La Curia di Milano va dicendo questa cosa da tempo. Ultimamente l'ha di nuovo detta Monsignor Luigi Magagnini, arciprete del Duomo. All'appello del sacerdote si unisce ora quello del sacerdote laico della bellezza: lo Sgarbi. Dicevamo: come dargli torto? Non è una questione di bigottismo ma ben più profonda. I luoghi hanno, infatti, una vocazione e non c'è dubbio che quella del Duomo con la sua piazza, non è quella delle manifestazioni e dei concerti di vario tipo. Possono essere fatti ma devono avere un legame con quel luogo. In termini altisonanti si chiama genius loci.

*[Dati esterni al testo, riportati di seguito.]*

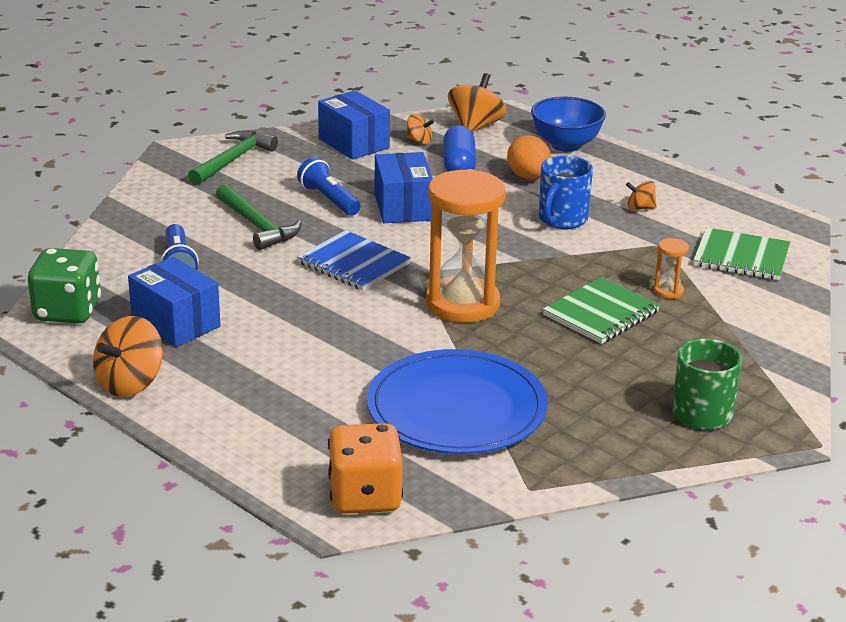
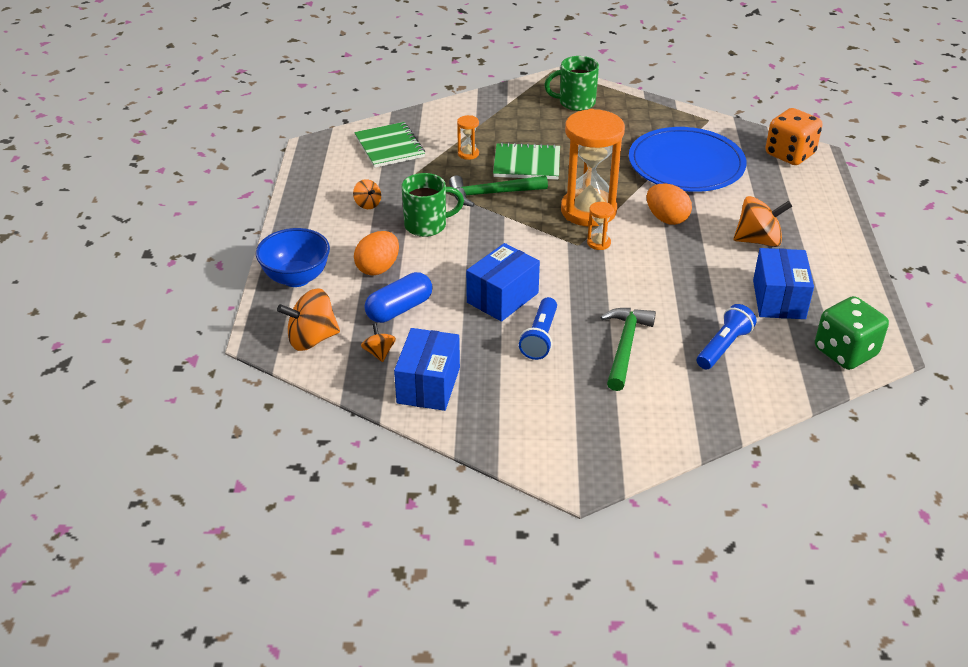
camera: 130 degrees left, 10 degrees up
orange spinning top [93,316,163,397] -> orange spinning top moved to [734,196,792,247]
green hammer [188,130,278,185] -> green hammer moved to [449,175,548,207]
blue notebook [297,230,411,291] -> none
blue mug [539,156,593,229] -> green mug [401,173,464,237]
none -> orange hourglass [587,202,614,250]
none -> orange egg [647,184,692,225]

Lo strumento per fare tutto questo è, sostanzialmente, indifferente. Può essere una delibera amministrativa, può essere il buonsenso come ha detto Giovanni Terzi, può essere la raccolta del consenso più esteso possibile come ha detto Riccardo De Corato. Può essere questo e può essere quello. L'importante è raggiungere il fine.
Come ha detto l'assessore più polifunzionale d'Italia, l'idea è stata di Andrée Ruth Shammah che accanto alle considerazioni estetiche ne ha aggiunte alcune di natura funzionale. Perché non fare queste cose in periferia? Si rispetterebbe così la vocazione di Piazza Duomo e si contribuirebbe a rendere più vivaci spazi che oggi non lo sono. Si otterrebbe cioè una funzione anche di tipo sociale molto desiderabile.
Come si vede da queste considerazioni siamo lontani da una sorta di fondamentalismo sacrale che vuole imbalsamare luoghi, piazze, privandoli della vitalità per la quale sono nati. Si tratta, piuttosto - come dicevamo - di recuperare alla natura sacra alcuni luoghi.